Ero figlia di separazioni, parentele false o taciute, distanze. Non sapevo più da chi provenivo. In fondo non lo so neanche adesso. 
L'Arminuta, che in dialetto locale significa "la ritornata", torna così nella casa natia, in un piccolo paese dell'entroterra abruzzese. Viene così catapultata in una dimensione parallela dove tutto ciò che aveva conosciuto è ormai un lontano ricordo: dovrà convivere con i fratelli e i genitori che per lei sono dei perfetti estranei, lontana dagli agii e dall'ovattata sicurezza in cui era cresciuta.

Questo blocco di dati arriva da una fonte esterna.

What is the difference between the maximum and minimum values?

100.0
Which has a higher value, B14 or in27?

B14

L'unica alleata sarà la sorella minore Adriana che, seppur in modo primitivo e brusco, cercherà di aiutarla ad adattarsi alla nuove e alienanti dinamiche familiari.

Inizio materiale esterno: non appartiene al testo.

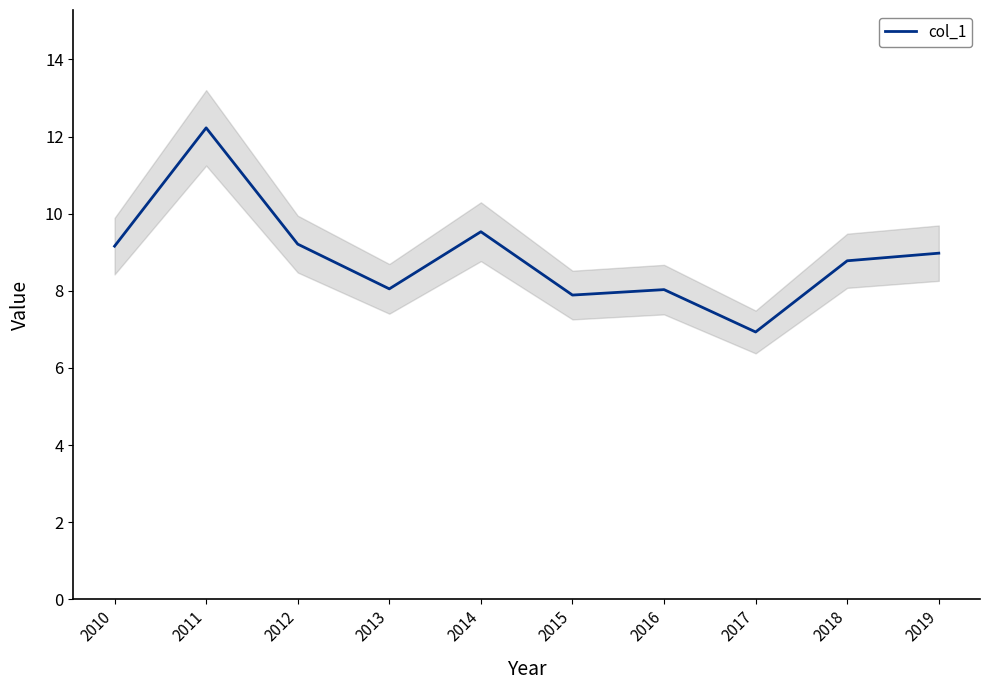

Where does the data first go above 8?

2010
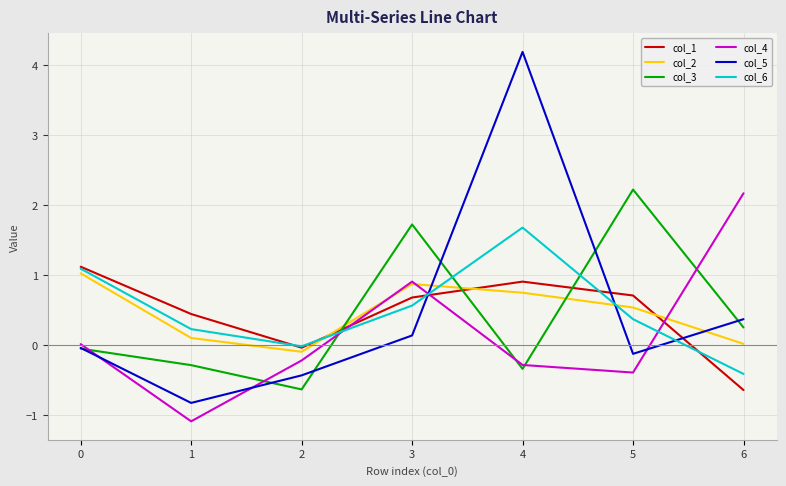

True or false: col_4 and col_1 intersect in this chart.

True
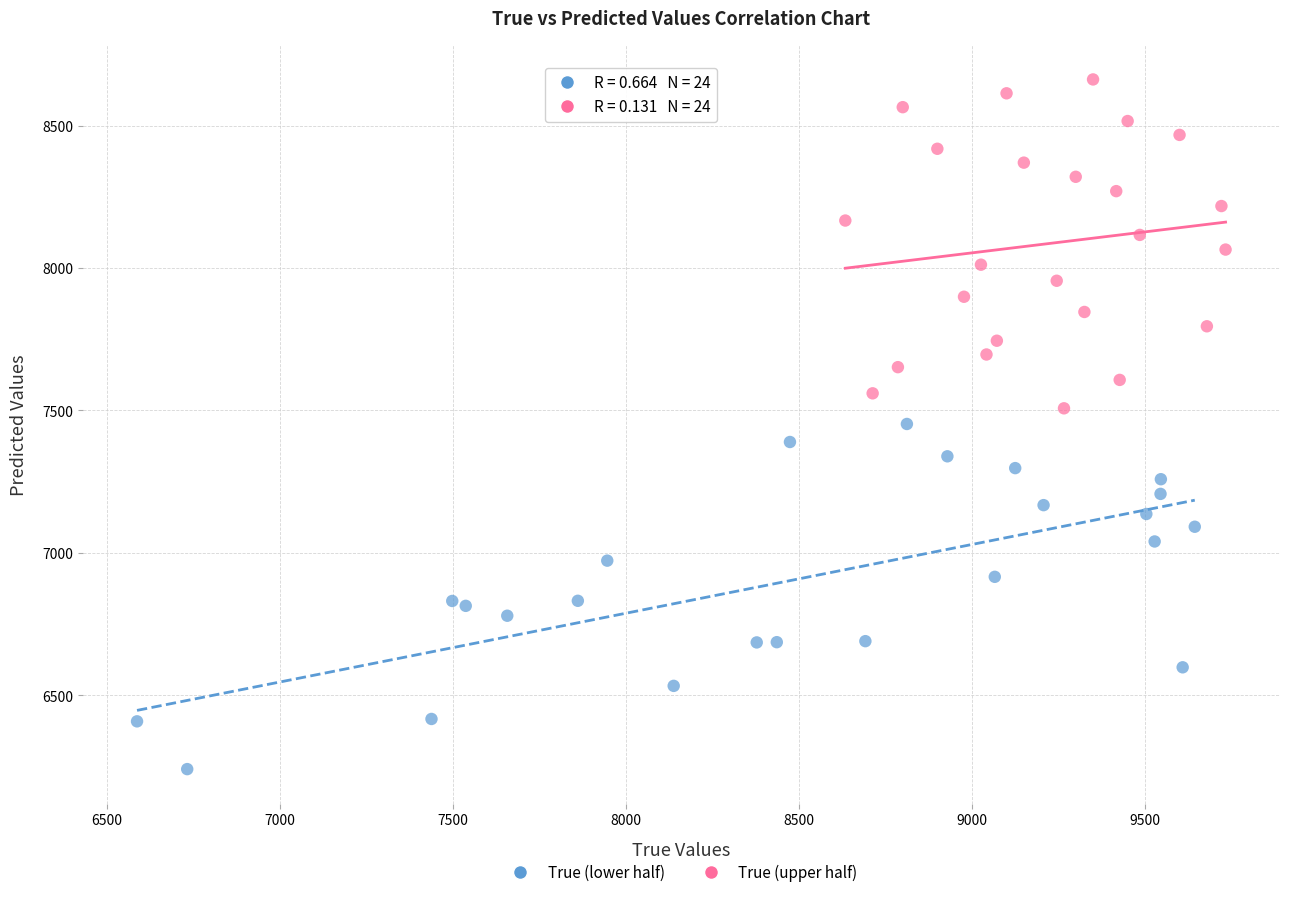

Which series contains the lowest Y value?

True (lower half)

Mia sorella. Come un fiore improbabile, cresciuto su un piccolo grumo di terra attaccato alla roccia. Da lei ho appreso la resistenza. Ora ci somigliamo meno nei tratti, ma è lo stesso il senso che troviamo in questo essere gettate nel mondo. Nella complicità ci siamo salvate.

L'Arminuta è il caso editoriale dell'anno, vincitore della cinquantacinquesima edizione del premio Campiello. Meritatamente aggiungerei. È infatti un libro commuovente e amaro che tratta in maniera delicata di genitori e figli, di ritorni e abbandoni. La scrittura di Donatella Di Pietrantonio è carica di sentimento ma mai ridondante, piena senza essere pesante. Dalle sue parole emerge tutta la crudeltà della vita, senza però giudizio alcuno.
La protagonista, di cui non sapremo mai il nome, racconta in prima persona il trauma di scoprire di essere cresciuta nella menzogna, figlia di silenzi e bugie, vittima degli egoismi degli adulti che, invece di proteggerla, l'hanno abbandonata a sé stessa.

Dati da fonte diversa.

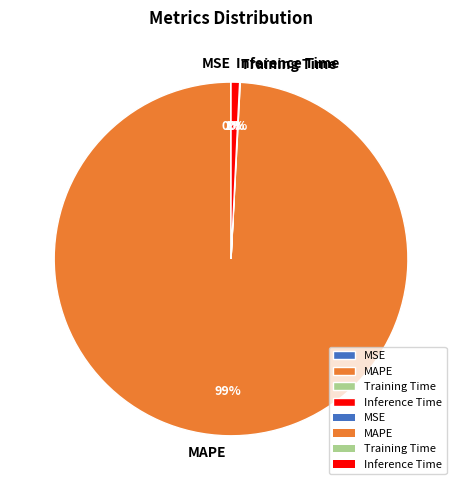

To the nearest percent, what is the difference between the Inference Time and MAPE slice percentages?

98%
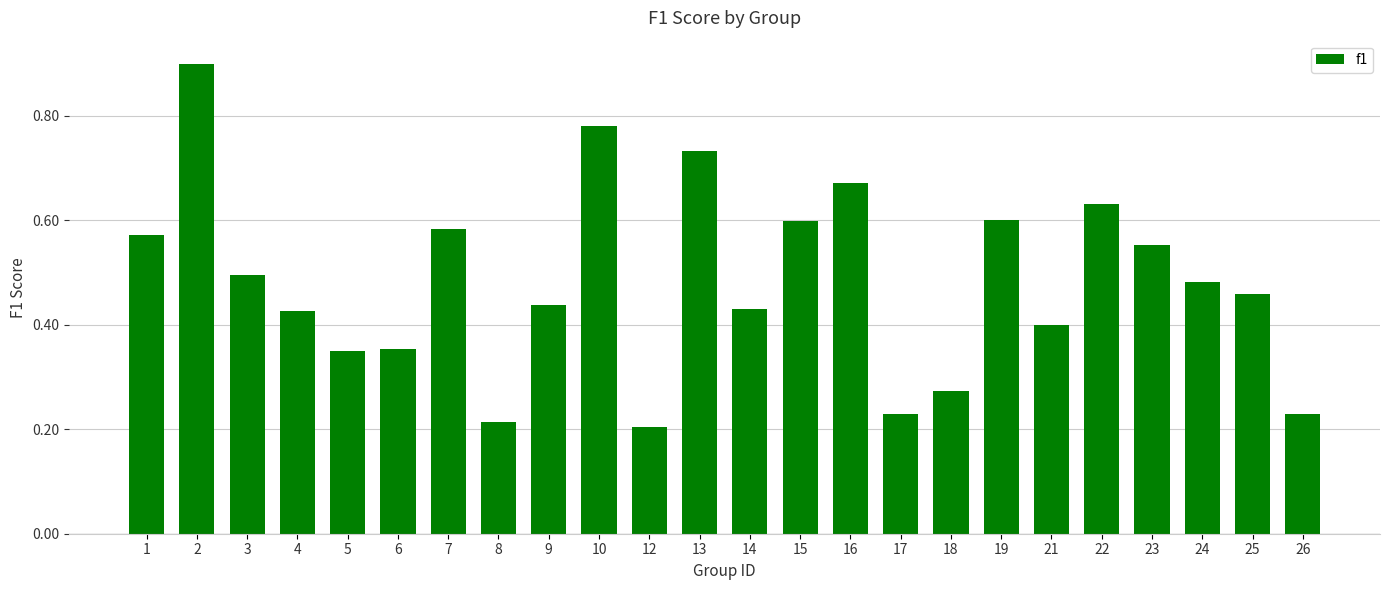

At which category does the chart reach its minimum across all series?

12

Oggi davvero ignoro che luogo sia una madre. Mi manca come può mancare la salute, un riparo, una certezza. È un vuoto persistente, che conosco ma non supero. Gira la testa a guardarci dentro. Un paesaggio desolato che di notte toglie il sonno e fabbrica incubi nel poco che lascia. La sola madre che non ho mai perduto è quella delle mie paure.
Lontana da quella che ha sempre considerato casa sua, proverà il freddo, la fame, la solitudine, il disagio di sentirsi diversa e incompresa. Logorata dalle domande, non smetterà mai di sognare di poter tornare tra le braccia della sua "vera" mamma, fino a costruirsi un improbabile castello di spiegazioni pur di giustificarne l'abbandono.
Anche quando l'ultimo barlume di speranza si sarà spento, in lei rimarrà una durezza, simile a quella di una lama d'acciaio, forgiata dalla dolorosa condizione di essere stata rifiutata per ben due volte, che l'accompagnerà per il resto della sua vita. Resterà per sempre incapace di pronunciare la parola "mamma", orfana di due madri. Orfana di sicurezza, di fiducia, di amore. Una ferita incapace di rimarginarsi, un vuoto destinato a non essere mai colmato.

Indicazioni terapeutiche: per chi cerca una storia di abbandoni che tocchi le corde dell'anima.

Effetti collaterali: essere madri significa molto di più che partorire un essere umano. Implica amore, rispetto e sincerità . Il resto è gettare figli nel mondo, condannarli alla precarietà affettiva e alla solitudine. È più facile generare infelicità che il contrario.